Bmore, un détective derrière lequel se cache (à peine) l’auteur, fait un tour au Musée de l’Orangerie, et .. stupéfaction, là où il pensait ne ressentir, comme tous les autres visiteurs, que sérénité, douceur et harmonie face aux immenses Nymphéas de Monet, il se sent oppressé et angoissé comme s’il émanait de ces grands panneaux quelque chose de délétère et de morbide. En creusant un peu (ensuite beaucoup beaucoup plus), il trouve des explications à cette réaction négative : Monet a démarré ses immenses fresques en 1914, le premier jour de la guerre, il venait de perdre son fils aîné, Jean, il craignait pour son cadet parti au combat, il craignait pour la France. Mais sa double cataracte, cette « tragédie de l’œil » qui le rendra aveugle n’y est pas pour rien non plus : la peinture « se fait littéraire » puisqu’il lit les couleurs sur ses tubes et peint avec le souvenir qu’il en a.
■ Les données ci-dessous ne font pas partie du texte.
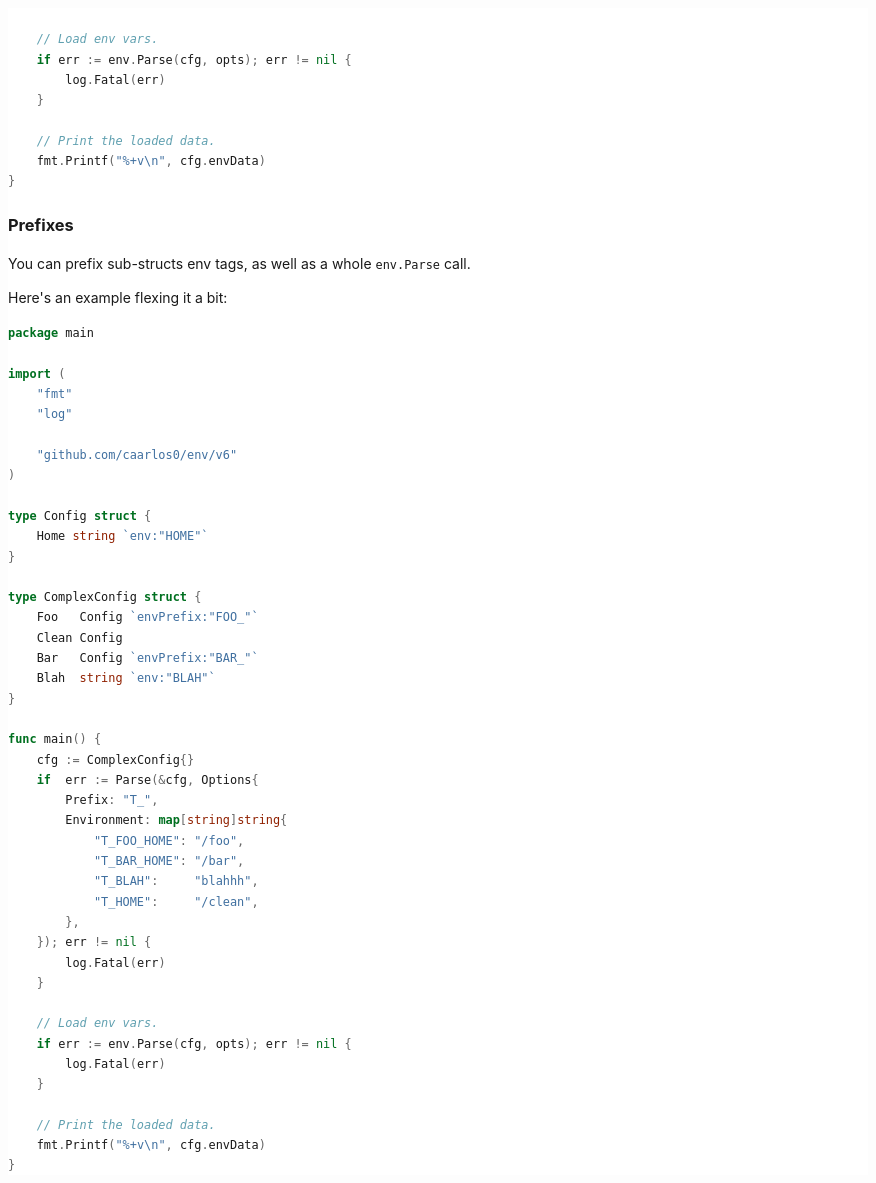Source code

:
 ```go

	// Load env vars.
	if err := env.Parse(cfg, opts); err != nil {
		log.Fatal(err)
	}

	// Print the loaded data.
	fmt.Printf("%+v\n", cfg.envData)
}
```

### Prefixes

You can prefix sub-structs env tags, as well as a whole `env.Parse` call.

Here's an example flexing it a bit:

```go
package main

import (
	"fmt"
	"log"

	"github.com/caarlos0/env/v6"
)

type Config struct {
	Home string `env:"HOME"`
}

type ComplexConfig struct {
	Foo   Config `envPrefix:"FOO_"`
	Clean Config
	Bar   Config `envPrefix:"BAR_"`
	Blah  string `env:"BLAH"`
}

func main() {
	cfg := ComplexConfig{}
	if 	err := Parse(&cfg, Options{
		Prefix: "T_",
		Environment: map[string]string{
			"T_FOO_HOME": "/foo",
			"T_BAR_HOME": "/bar",
			"T_BLAH":     "blahhh",
			"T_HOME":     "/clean",
		},
	}); err != nil {
		log.Fatal(err)
	}

	// Load env vars.
	if err := env.Parse(cfg, opts); err != nil {
		log.Fatal(err)
	}

	// Print the loaded data.
	fmt.Printf("%+v\n", cfg.envData)
}
```
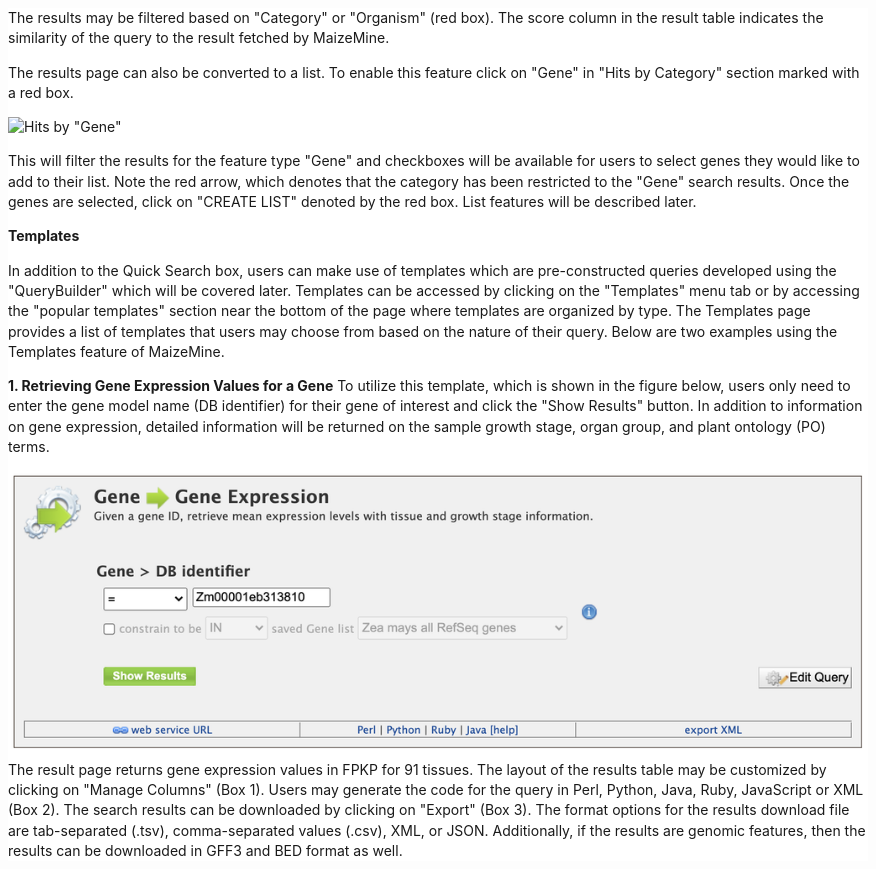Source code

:The results may be filtered based on "Category" or "Organism" (red box). The score column in the result table indicates the similarity of the query to the result fetched by MaizeMine.

The results page can also be converted to a list. To enable this feature click on "Gene" in "Hits by Category" section marked with a red box.

![Hits by "Gene"](./images/fig4_quick_search_bz1_results_bygene.png "Hits by \"Gene\"")

This will filter the results for the feature type "Gene" and checkboxes will be available for users to select genes they would like to add to their list. Note the red arrow, which denotes that the category has been restricted to the "Gene" search results.  Once the genes are selected, click on "CREATE LIST" denoted by the red box. List features will be described later.

**Templates**

In addition to the Quick Search box, users can make use of templates which are pre-constructed queries developed using the "QueryBuilder" which will be covered later.  Templates can be accessed by clicking on the "Templates" menu tab or by accessing the "popular templates" section near the bottom of the page where templates are organized by type.  The Templates page provides a list of templates that users may choose from based on the nature of their query.  Below are two examples using the Templates feature of MaizeMine.  

**1. Retrieving Gene Expression Values for a Gene**
To utilize this template, which is shown in the figure below, users only need to enter the gene model name (DB identifier) for their gene of interest and click the "Show Results" button.  In addition to information on gene expression, detailed information will be returned on the sample growth stage, organ group, and plant ontology (PO) terms.

![Gene Expression Search](./images/fig5_gene_expression_template.png "Gene Expression Search")
The result page returns gene expression values in FPKP for 91 tissues. The layout of the results table may be customized by clicking on "Manage Columns" (Box 1). Users may generate the code for the query in Perl, Python, Java, Ruby, JavaScript or XML (Box 2). The search results can be downloaded by clicking on "Export" (Box 3). The format options for the results download file are tab-separated (.tsv), comma-separated values (.csv), XML, or JSON.  Additionally, if the results are genomic features, then the results can be downloaded in GFF3 and BED format as well.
Ce n’est pas tout, le nymphéa, cette fleur que tout le monde admire, possède un niveau de toxicité assez important, il est anaphrodisiaque et l’eau qui dort a des pouvoirs mortifères... autant de raisons qui permettent de comprendre le « syndrome » subi devant les toiles de l’impressionniste. Mais si finalement tout n’en revenait pas à l’amour, et si la première femme de Monet, Camille, n’était pas au cœur même de ces nymphéas...
Première découverte d’un auteur assez allumé qui m’a rapidement fait penser à Jaenada dans son appétit des digressions (mais Jaenada le surpasse, tout de même). Bouillier a son style, une sorte de fouillis organisé, avec des réflexions personnelles et autobiographiques qui viennent se glisser dans la biographie de Claude Monet. Car c’est bien d’une biographie (partielle) qu’il s’agit, ou encore d’une autopsie des Nymphéas : on entre dans le tableau impressionniste dès la première page pour n’en ressortir ... que bien des jours après la lecture. C’est un texte vivant, dense, coloré, dynamique, plein de riches idées et de remarques amusantes (un chapitre entier n’est conçu que d’exergues, tous plus amusants les uns que les autres !), de bavardages parfois un peu longuets et un brin oiseux. Alors si Bouillier va parfois un peu trop loin (un parallèle est fait entre les jardins de Giverny et le camp d’Auschwitz... tout de même !), j’ai appris beaucoup de choses (Monet avait sept jardiniers ; il a décidé de tout de A à Z quant à la conception de son jardin, jusqu’à faire détourner une rivière, jusqu’à faire venir des espèces de nymphéas de l’autre bout de la terre ; il a peint environ 400 tableaux de nymphéas sur une trentaine d’années, a détruit beaucoup de toiles qu’il a lacérées au couteau ; il y a aussi La Japonaise, un tableau insolite dans son œuvre que Bouillier explique très bien). L’auteur a réussi à m’embarquer (c’est le cas de le dire), à m’inciter à regarder le célèbre tableau de Monet autrement, à confirmer que nos propres ressentis peuvent parfois être très justes quand on regarde une œuvre d’art (ou un film, ou un livre...)
Devant Les Nymphéas : « Pourtant tout m'apparaissait ici figé, immobile, statique, opaque, silencieux, inerte. Trop figé et trop silencieux pour que la vie puisse circuler, s'épanouir, s'égayer. D'où ma sensation de claustrophobie. Comment un espace ouvert peut-il donner l'impression d'un lieu clos et replié sur lui-même ? »
« Car bien avant de peindre le moindre nymphéa (en 1897), Monet les cultivait depuis des années. C'est-à-dire qu'il fabriqua de toutes pièces le modèle qui, sur la toile, devint ensuite sa source d'inspiration. Il créa lui-même le sujet de sa peinture. Il n'y a que Pygmalion et sa Galatée qui puissent rivaliser, sauf qu'il s'agit d'un mythe. (Cézanne ne créa pas les pommes qu'il peignait. Léonard de Vinci ne créa pas Mona Lisa, seulement La Joconde, etc.) »
Lecture commune avec Keisha, sans le vouloir :) (les grands esprits, n'est-ce pas...!?)